Minister for Public Expenditure and Reform Brendan Howlin has rejected suggestions that the Labour Party reneged on its election promises by not getting senior bondholders in the banks to share the debt burden.

Meanwhile, ratings agency Standard & Poor's has cut the country's debt rating, in a move which had been expected.

It follows the announcement yesterday that €24bn of fresh capital is required by the Irish banks, which are to be restructured.

It brings the total cost to the taxpayer of fixing the country's banking sector to more than €70bn.

Mr Howlin said the Government had chosen the best possible path out of a ruinous situation and it would not have been worth it to burn the bondholders.

There were big moves in Irish banking shares in Dublin today after yesterday's announcements.

Shares in Bank of Ireland and AIB gained after the decision that the two banks would form the core of the Irish retail banking industry in the years ahead.

But shares in Irish Life & Permanent closed down almost 60% at €0.17 following the news that it will be forced to sell its profitable Irish Life business.

Bank of Ireland ended up more than 40% at €0.31, while AIB gained more than 10% to €0.21.

Overall the ISEQ is up 1.5%, with Bank of Ireland the most traded share.

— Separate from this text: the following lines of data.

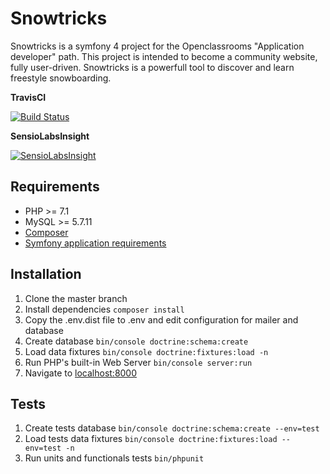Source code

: # Snowtricks 

Snowtricks is a symfony 4 project for the Openclassrooms "Application developer" path. This project is intended to become a community website, fully user-driven. Snowtricks is a powerfull tool to discover and learn freestyle snowboarding.   

**TravisCI**

[![Build Status](https://travis-ci.org/Chekaviah/snowtricks.svg?branch=master)](https://travis-ci.org/Chekaviah/snowtricks)

**SensioLabsInsight**

[![SensioLabsInsight](https://insight.sensiolabs.com/projects/cc396aff-ea47-4fc6-8eb9-e8de85a30b75/big.png)](https://insight.sensiolabs.com/projects/cc396aff-ea47-4fc6-8eb9-e8de85a30b75)


## Requirements 
- PHP >= 7.1
- MySQL >= 5.7.11
- [Composer](https://getcomposer.org/)
- [Symfony application requirements](https://symfony.com/doc/current/reference/requirements.html)


## Installation 
1. Clone the master branch
1. Install dependencies `composer install`
1. Copy the .env.dist file to .env and edit configuration for mailer and database
1. Create database `bin/console doctrine:schema:create`
1. Load data fixtures `bin/console doctrine:fixtures:load -n`
1. Run PHP's built-in Web Server `bin/console server:run`
1. Navigate to [localhost:8000](http://localhost:8000)


## Tests
1. Create tests database `bin/console doctrine:schema:create --env=test`
1. Load tests data fixtures `bin/console doctrine:fixtures:load --env=test -n`
1. Run units and functionals tests `bin/phpunit`
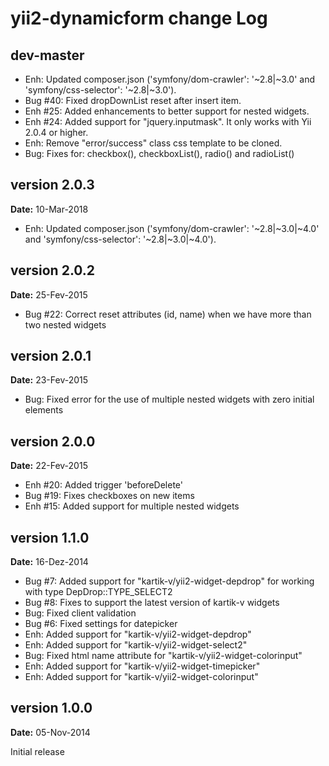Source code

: yii2-dynamicform change Log
===========================

dev-master
----------
- Enh: Updated composer.json ('symfony/dom-crawler': '~2.8|~3.0' and 'symfony/css-selector': '~2.8|~3.0').
- Bug #40: Fixed dropDownList reset after insert item.
- Enh #25: Added enhancements to better support for nested widgets.
- Enh #24: Added support for "jquery.inputmask". It only works with Yii 2.0.4 or higher.
- Enh: Remove "error/success" class css template to be cloned.
- Bug: Fixes for: checkbox(), checkboxList(), radio() and radioList()

version 2.0.3
-------------
**Date:** 10-Mar-2018
- Enh: Updated composer.json ('symfony/dom-crawler': '~2.8|~3.0|~4.0' and 'symfony/css-selector': '~2.8|~3.0|~4.0').


version 2.0.2
-------------
**Date:** 25-Fev-2015
- Bug #22: Correct reset attributes (id, name) when we have more than two nested widgets 


version 2.0.1
-------------
**Date:** 23-Fev-2015
- Bug: Fixed error for the use of multiple nested widgets with zero initial elements


version 2.0.0
-------------
**Date:** 22-Fev-2015
- Enh #20: Added trigger 'beforeDelete'
- Bug #19: Fixes checkboxes on new items
- Enh #15: Added support for multiple nested widgets


version 1.1.0
-------------
**Date:** 16-Dez-2014

- Bug #7: Added support for "kartik-v/yii2-widget-depdrop" for working with type DepDrop::TYPE_SELECT2
- Bug #8: Fixes to support the latest version of kartik-v widgets
- Bug: Fixed client validation
- Bug #6: Fixed settings for datepicker
- Enh: Added support for "kartik-v/yii2-widget-depdrop"
- Enh: Added support for "kartik-v/yii2-widget-select2"
- Bug: Fixed html name attribute for "kartik-v/yii2-widget-colorinput"
- Enh: Added support for "kartik-v/yii2-widget-timepicker"
- Enh: Added support for "kartik-v/yii2-widget-colorinput"


version 1.0.0
-------------
**Date:** 05-Nov-2014

Initial release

But the results of the stress tests appear to have had little impact on the cost of issuing government debt, with bond yields remaining above 10%.

Noonan on stress tests

Meanwhile, Minister for Finance Michael Noonan has said the European Central Bank's commitment to continue lending to Irish banks was a vote of confidence.

He said it had been Fine Gael policy that bondholders should share the debt burden, but that the European Central Bank in Frankfurt would not agree.

Speaking on RTÉ's Morning Ireland, he said the stress tests had also been more severe than they needed to be in order to restore credibility to the banks.

Economist Colm McCarthy has said that the Government had inherited a very difficult situation and what it had undertaken with the Central Bank was a 'holding operation'.

He said the country has been drained of liquidity and the banks could not borrow in the market.

The crisis had been caused by the perception that neither the banks nor the Government were solvent in the long term, he added.

'Very thorough' measures

A senior official from the European Investment Bank has said that the measures announced by the Government yesterday are 'very thorough' and will do a lot to renew international confidence in the Irish banking system.

Plutarchos Sakellaris, Vice President of the EIB responsible for Ireland, said it is important that the Irish Government met its obligation to carry out a stress test of banks here.

A delegation from the investment bank is in Ireland to meet the new Minister for Finance and others in order to match its lending programme to national development priorities.

Mr Sakellaris said his meeting with the Governor of the Central Bank this morning would be 'interesting'.

He said that the EIB is committed to Ireland during its 'economic crisis' and would continue to lend funds via banks here for the development of small and medium-sized enterprises and infrastructural projects.

The delegation from the EIB met Mr Noonan yesterday and said that the minister had stressed the importance the Government was attaching to investments in schools.

'Turning point'

Meanwhile, the Secretary General of the European Commission has said the Government's bailout and restructuring package marks a turning point for Ireland.

Catherine Day said the amount of money needed is enormous but it is within what they provided for.

Now that there is clarity and restructuring, banks can begin responsible lending again, she added.

International markets should have confidence in the plan because the Irish banks have been subjected to the most rigorous stress testing and the Government has taken decisions based on those stress tests, she explained.

In relation to burden sharing, Ms Day said the issue is about credibility and if you borrow money you should pay it back.

She said the commission believes this can be done and that will keep up Ireland's reputation internationally.